____ DOCUMENT EXTRACT
In recent years high fructose corn syrup (HFCS) has evolved to become the pariah of the food industry, with bloggers and self-proclaimed food gurus touting its cause of everything from obesity, disease and body-wide inflammation to insulin intolerance, diabetes and death. But, just how true are these claims, and is there any evidence available to support them?
WHAT EXACTLY IS IT, AND WHY THE CONTROVERSY?
Before we start talking about HFCS, we should really talk about sugars. All sugars, of which ordinary table sugar is the most familiar, consist of various combinations of the basic building blocks: monosaccharides, or single sugars. A molecule of table sugar consists of one glucose, and one fructose, chemically bonded into what we call a disaccharide, or two sugars.
High fructose corn syrup consists of the same two monosaccharides; the only difference is that they're not bonded together. This one change makes it a liquid instead of a crystalline solid.
One thing to note about sugars which perhaps telegraphs the conclusion of this article — humans only absorb monosaccharides; no matter what form the sugar enters the digestive tract, it is only absorbed after it is broken down to its component monosaccharides. When you eat sugar, the very first thing your digestive system does is to break this bond. This starts happening the moment the sugar hits your saliva. This makes sugar and high fructose corn syrup, chemically, exactly the same.
SO WHY DO WE HAVE THIS LIQUID SUGAR?
________
____ DATA SECTION
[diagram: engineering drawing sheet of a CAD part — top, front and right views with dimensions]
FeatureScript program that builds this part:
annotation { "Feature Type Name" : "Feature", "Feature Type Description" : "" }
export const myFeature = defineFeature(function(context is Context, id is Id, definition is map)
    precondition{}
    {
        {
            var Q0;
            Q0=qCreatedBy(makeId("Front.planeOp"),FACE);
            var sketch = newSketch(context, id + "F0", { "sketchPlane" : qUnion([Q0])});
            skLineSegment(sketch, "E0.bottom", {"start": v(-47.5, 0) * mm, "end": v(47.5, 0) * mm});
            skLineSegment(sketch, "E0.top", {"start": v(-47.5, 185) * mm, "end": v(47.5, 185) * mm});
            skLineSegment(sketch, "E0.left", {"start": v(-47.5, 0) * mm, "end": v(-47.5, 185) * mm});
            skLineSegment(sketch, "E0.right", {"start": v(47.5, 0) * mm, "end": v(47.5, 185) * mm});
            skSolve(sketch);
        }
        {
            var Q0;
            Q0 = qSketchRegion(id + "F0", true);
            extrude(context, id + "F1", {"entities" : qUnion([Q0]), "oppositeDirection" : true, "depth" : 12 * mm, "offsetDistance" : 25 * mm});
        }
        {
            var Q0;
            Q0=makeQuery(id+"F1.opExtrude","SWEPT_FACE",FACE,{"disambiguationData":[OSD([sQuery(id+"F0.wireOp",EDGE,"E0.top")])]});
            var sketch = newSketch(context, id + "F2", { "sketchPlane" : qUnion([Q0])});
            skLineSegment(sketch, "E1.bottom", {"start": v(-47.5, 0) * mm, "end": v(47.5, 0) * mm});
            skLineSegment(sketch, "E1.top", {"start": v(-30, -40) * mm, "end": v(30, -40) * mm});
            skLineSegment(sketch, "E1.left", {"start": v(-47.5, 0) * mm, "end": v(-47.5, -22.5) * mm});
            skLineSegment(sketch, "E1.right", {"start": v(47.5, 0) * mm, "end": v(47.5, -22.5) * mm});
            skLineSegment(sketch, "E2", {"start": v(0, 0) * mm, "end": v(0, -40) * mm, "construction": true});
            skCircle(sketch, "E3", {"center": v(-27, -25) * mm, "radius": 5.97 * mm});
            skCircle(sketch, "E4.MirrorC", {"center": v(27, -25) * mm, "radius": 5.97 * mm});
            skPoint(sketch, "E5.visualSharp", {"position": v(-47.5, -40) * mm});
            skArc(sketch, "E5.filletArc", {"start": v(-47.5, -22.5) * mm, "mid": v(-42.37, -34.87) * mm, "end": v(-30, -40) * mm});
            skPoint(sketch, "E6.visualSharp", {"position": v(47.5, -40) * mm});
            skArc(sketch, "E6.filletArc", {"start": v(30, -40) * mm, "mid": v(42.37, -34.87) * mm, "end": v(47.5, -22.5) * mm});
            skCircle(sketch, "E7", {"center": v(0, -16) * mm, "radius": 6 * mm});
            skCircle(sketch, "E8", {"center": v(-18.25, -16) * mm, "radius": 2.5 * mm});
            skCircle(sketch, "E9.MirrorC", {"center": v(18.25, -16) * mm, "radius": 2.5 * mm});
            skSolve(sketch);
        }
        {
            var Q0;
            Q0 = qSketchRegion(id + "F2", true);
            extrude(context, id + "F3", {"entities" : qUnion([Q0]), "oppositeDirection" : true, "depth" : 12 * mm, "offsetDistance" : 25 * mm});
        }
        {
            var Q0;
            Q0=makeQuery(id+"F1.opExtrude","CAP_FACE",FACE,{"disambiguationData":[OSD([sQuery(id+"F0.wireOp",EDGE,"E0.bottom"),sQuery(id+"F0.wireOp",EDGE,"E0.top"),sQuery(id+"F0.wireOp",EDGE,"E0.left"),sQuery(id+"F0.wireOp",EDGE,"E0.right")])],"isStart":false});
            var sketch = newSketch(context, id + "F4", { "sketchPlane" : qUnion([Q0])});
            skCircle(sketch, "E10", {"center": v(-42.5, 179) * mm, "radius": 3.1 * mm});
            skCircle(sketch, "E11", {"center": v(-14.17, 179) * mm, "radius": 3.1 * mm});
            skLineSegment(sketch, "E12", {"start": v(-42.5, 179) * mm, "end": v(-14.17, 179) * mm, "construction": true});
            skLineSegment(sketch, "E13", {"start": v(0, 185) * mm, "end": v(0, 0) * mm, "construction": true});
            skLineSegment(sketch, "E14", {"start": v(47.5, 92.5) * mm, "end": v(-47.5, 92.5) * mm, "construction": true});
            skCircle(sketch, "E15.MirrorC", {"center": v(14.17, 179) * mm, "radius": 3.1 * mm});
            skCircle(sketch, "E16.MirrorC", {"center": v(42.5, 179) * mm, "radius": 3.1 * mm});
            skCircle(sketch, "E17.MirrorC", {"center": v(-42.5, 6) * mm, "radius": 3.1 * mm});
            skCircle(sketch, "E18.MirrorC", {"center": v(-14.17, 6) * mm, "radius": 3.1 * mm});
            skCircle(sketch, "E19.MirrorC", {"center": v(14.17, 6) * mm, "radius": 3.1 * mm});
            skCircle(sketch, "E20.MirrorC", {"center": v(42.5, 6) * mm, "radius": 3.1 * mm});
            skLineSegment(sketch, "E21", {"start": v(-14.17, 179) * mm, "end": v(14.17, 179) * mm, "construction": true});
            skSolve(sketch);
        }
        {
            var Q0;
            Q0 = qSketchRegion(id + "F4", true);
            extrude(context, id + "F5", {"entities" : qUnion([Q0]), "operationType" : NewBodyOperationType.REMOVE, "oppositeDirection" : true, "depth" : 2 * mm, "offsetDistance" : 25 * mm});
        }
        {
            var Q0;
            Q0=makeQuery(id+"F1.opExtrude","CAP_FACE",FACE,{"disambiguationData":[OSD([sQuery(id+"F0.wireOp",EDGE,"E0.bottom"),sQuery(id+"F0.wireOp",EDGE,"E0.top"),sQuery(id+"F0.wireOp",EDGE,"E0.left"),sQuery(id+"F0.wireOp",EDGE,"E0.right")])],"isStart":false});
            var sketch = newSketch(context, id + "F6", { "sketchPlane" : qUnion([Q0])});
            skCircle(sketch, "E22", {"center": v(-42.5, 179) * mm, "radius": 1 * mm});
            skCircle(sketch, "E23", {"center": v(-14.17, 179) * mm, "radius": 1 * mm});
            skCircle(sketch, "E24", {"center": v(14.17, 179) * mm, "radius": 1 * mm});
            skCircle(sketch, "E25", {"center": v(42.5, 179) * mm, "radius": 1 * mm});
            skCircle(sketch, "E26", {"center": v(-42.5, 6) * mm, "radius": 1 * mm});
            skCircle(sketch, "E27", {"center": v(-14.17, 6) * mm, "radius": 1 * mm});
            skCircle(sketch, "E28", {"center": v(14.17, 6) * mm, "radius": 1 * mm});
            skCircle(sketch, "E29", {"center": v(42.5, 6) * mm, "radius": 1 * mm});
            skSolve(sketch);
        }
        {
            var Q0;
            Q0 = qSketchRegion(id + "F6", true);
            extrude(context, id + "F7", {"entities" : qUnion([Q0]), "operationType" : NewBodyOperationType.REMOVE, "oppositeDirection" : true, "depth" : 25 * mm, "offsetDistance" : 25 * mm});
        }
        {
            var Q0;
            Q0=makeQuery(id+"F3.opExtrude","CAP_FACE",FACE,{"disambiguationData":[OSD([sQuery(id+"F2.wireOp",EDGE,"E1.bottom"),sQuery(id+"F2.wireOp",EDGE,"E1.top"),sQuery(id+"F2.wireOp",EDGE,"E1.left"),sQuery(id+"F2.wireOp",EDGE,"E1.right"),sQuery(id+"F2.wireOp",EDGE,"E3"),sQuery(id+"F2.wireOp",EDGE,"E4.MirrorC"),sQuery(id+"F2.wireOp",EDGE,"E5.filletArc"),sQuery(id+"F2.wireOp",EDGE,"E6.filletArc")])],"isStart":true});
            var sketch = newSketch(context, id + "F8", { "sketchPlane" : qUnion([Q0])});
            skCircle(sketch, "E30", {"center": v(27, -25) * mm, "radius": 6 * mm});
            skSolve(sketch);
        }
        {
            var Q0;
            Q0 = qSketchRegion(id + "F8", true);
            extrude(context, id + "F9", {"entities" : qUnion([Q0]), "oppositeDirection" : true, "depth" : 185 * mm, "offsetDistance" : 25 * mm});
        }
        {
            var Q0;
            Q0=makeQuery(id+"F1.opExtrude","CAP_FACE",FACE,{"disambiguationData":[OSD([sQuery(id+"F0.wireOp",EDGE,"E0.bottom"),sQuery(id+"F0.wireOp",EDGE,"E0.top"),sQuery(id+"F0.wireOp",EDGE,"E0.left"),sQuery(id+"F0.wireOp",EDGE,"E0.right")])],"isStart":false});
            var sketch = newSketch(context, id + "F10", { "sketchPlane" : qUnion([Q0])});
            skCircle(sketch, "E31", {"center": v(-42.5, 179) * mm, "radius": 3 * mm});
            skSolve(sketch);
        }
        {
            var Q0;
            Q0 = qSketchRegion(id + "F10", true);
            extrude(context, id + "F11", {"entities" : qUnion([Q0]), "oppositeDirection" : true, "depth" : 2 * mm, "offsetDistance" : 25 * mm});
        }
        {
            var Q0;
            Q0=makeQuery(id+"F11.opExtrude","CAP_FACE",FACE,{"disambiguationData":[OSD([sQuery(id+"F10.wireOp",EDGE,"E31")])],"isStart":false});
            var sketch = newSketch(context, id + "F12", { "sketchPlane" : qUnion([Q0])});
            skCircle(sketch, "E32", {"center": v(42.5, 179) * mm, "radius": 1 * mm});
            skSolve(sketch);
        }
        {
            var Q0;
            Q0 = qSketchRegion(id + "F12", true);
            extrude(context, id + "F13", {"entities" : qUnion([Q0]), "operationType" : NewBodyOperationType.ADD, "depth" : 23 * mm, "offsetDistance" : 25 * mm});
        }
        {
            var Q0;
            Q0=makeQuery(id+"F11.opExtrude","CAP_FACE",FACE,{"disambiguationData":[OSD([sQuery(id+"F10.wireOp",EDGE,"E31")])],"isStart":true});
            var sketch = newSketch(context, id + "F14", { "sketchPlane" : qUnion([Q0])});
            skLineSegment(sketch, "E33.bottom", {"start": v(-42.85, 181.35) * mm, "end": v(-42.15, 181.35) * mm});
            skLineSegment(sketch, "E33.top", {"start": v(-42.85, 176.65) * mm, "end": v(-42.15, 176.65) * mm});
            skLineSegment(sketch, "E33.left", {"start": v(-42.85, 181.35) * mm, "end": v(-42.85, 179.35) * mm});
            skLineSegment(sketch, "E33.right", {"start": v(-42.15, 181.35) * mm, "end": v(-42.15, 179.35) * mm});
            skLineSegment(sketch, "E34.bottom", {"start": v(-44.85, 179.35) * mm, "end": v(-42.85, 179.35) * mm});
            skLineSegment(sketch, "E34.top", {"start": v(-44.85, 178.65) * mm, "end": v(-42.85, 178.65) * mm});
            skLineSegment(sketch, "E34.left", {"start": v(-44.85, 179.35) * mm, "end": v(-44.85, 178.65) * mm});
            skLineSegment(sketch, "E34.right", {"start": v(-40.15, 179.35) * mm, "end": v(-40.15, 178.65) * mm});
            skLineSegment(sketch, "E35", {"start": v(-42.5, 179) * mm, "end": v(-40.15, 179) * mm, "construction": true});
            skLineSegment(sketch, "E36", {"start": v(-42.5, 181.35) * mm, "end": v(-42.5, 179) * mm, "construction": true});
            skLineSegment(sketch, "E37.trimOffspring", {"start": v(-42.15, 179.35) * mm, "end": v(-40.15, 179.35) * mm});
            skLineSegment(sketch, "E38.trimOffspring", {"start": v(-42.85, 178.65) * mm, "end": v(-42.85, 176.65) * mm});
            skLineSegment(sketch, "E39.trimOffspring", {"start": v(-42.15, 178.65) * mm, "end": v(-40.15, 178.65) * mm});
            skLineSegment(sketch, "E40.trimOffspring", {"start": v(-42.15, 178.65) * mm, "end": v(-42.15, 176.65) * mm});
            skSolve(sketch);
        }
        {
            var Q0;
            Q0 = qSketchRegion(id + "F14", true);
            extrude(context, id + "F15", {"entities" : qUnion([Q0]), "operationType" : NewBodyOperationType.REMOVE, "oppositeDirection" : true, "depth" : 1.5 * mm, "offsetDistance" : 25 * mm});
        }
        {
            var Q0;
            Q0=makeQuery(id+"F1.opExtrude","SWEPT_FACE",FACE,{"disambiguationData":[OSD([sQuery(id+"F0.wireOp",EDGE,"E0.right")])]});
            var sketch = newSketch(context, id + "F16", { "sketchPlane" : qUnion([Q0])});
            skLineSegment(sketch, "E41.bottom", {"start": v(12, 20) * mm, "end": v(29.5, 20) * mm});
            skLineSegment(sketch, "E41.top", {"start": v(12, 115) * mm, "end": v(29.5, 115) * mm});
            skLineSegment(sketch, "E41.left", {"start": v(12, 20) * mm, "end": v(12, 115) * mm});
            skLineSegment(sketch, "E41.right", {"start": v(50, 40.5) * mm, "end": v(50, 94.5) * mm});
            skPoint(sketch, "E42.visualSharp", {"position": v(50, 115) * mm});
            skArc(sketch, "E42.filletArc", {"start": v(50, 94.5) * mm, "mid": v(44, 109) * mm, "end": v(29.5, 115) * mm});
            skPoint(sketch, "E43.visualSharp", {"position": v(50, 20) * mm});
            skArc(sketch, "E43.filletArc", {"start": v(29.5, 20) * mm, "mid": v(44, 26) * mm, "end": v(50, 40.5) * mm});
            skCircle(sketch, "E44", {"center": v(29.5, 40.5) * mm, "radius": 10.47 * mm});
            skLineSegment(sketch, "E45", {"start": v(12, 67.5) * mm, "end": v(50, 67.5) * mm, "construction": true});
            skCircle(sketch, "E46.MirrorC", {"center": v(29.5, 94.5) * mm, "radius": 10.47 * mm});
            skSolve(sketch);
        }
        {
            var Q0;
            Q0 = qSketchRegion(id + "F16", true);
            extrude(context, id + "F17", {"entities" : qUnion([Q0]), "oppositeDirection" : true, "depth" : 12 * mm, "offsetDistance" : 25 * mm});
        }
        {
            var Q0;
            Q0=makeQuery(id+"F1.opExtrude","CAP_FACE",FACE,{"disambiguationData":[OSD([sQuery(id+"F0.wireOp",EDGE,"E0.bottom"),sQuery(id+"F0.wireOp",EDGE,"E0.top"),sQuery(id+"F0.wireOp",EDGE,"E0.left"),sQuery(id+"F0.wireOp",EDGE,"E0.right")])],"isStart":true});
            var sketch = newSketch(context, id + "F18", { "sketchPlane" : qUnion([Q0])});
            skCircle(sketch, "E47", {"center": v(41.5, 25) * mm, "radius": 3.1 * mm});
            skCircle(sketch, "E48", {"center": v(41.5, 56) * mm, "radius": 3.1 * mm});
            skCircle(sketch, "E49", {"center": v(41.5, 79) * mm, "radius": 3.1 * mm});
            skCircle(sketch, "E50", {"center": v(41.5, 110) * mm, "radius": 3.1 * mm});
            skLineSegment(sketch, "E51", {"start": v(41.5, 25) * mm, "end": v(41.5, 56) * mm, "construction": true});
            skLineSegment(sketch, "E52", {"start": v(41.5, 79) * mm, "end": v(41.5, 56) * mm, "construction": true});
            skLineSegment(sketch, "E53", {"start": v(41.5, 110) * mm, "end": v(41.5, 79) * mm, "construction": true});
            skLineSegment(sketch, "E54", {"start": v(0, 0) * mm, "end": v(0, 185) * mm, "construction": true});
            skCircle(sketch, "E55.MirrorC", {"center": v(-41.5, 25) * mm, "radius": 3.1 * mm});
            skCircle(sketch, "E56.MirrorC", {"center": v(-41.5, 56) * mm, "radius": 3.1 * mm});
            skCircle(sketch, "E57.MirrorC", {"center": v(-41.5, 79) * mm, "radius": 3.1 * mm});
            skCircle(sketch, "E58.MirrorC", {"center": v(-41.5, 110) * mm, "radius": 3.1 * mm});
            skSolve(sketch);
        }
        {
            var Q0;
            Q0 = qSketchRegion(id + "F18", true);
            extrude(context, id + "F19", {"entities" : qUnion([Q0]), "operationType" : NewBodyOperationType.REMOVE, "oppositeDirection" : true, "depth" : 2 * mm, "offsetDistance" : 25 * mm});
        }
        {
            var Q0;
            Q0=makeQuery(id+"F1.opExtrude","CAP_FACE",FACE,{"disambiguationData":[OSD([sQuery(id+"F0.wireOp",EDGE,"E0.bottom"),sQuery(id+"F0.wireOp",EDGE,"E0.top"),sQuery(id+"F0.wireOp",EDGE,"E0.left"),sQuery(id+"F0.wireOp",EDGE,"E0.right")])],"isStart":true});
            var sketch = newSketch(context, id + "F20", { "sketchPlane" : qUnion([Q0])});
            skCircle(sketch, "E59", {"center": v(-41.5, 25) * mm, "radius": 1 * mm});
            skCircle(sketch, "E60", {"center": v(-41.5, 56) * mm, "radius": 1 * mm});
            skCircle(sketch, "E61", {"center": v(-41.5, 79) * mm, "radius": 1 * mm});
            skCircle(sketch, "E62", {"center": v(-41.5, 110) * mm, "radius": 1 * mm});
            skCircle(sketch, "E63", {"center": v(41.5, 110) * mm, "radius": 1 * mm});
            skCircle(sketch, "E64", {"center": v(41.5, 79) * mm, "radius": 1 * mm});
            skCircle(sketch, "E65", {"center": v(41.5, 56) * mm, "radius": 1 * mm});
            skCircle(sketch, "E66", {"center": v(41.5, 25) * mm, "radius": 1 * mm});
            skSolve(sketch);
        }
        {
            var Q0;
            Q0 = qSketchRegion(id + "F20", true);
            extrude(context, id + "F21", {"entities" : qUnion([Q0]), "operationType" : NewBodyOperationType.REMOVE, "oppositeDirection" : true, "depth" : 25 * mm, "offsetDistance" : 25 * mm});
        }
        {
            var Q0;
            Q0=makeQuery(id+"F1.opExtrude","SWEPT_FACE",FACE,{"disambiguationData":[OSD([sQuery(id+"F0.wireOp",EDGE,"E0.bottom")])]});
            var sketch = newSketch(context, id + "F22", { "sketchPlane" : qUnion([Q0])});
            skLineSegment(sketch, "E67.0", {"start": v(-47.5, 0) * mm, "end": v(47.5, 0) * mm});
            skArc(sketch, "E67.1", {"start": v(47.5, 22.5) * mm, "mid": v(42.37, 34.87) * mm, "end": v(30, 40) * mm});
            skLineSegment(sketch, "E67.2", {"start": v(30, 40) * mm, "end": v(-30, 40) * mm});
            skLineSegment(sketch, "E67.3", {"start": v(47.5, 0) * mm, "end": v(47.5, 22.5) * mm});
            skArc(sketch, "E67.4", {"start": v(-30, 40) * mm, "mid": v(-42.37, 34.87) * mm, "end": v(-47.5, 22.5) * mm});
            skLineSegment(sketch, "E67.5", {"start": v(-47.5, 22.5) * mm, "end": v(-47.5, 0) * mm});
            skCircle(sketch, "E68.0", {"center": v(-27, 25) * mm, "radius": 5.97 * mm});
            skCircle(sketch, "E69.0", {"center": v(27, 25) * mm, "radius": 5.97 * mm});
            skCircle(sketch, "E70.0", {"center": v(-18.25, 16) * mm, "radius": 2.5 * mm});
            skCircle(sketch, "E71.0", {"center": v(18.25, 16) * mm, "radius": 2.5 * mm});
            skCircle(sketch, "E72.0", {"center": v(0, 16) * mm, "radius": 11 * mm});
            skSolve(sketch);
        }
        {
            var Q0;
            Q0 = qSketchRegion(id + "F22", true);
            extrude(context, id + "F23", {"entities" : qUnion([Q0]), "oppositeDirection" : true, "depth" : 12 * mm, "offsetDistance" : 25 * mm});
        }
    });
________
Copy out the whole article on high fructose corn syrup word for word, from its opening sentence through the heading "SO WHY DO WE HAVE THIS LIQUID SUGAR?"

In recent years high fructose corn syrup (HFCS) has evolved to become the pariah of the food industry, with bloggers and self-proclaimed food gurus touting its cause of everything from obesity, disease and body-wide inflammation to insulin intolerance, diabetes and death. But, just how true are these claims, and is there any evidence available to support them?
WHAT EXACTLY IS IT, AND WHY THE CONTROVERSY?
Before we start talking about HFCS, we should really talk about sugars. All sugars, of which ordinary table sugar is the most familiar, consist of various combinations of the basic building blocks: monosaccharides, or single sugars. A molecule of table sugar consists of one glucose, and one fructose, chemically bonded into what we call a disaccharide, or two sugars.
High fructose corn syrup consists of the same two monosaccharides; the only difference is that they're not bonded together. This one change makes it a liquid instead of a crystalline solid.
One thing to note about sugars which perhaps telegraphs the conclusion of this article — humans only absorb monosaccharides; no matter what form the sugar enters the digestive tract, it is only absorbed after it is broken down to its component monosaccharides. When you eat sugar, the very first thing your digestive system does is to break this bond. This starts happening the moment the sugar hits your saliva. This makes sugar and high fructose corn syrup, chemically, exactly the same.
SO WHY DO WE HAVE THIS LIQUID SUGAR?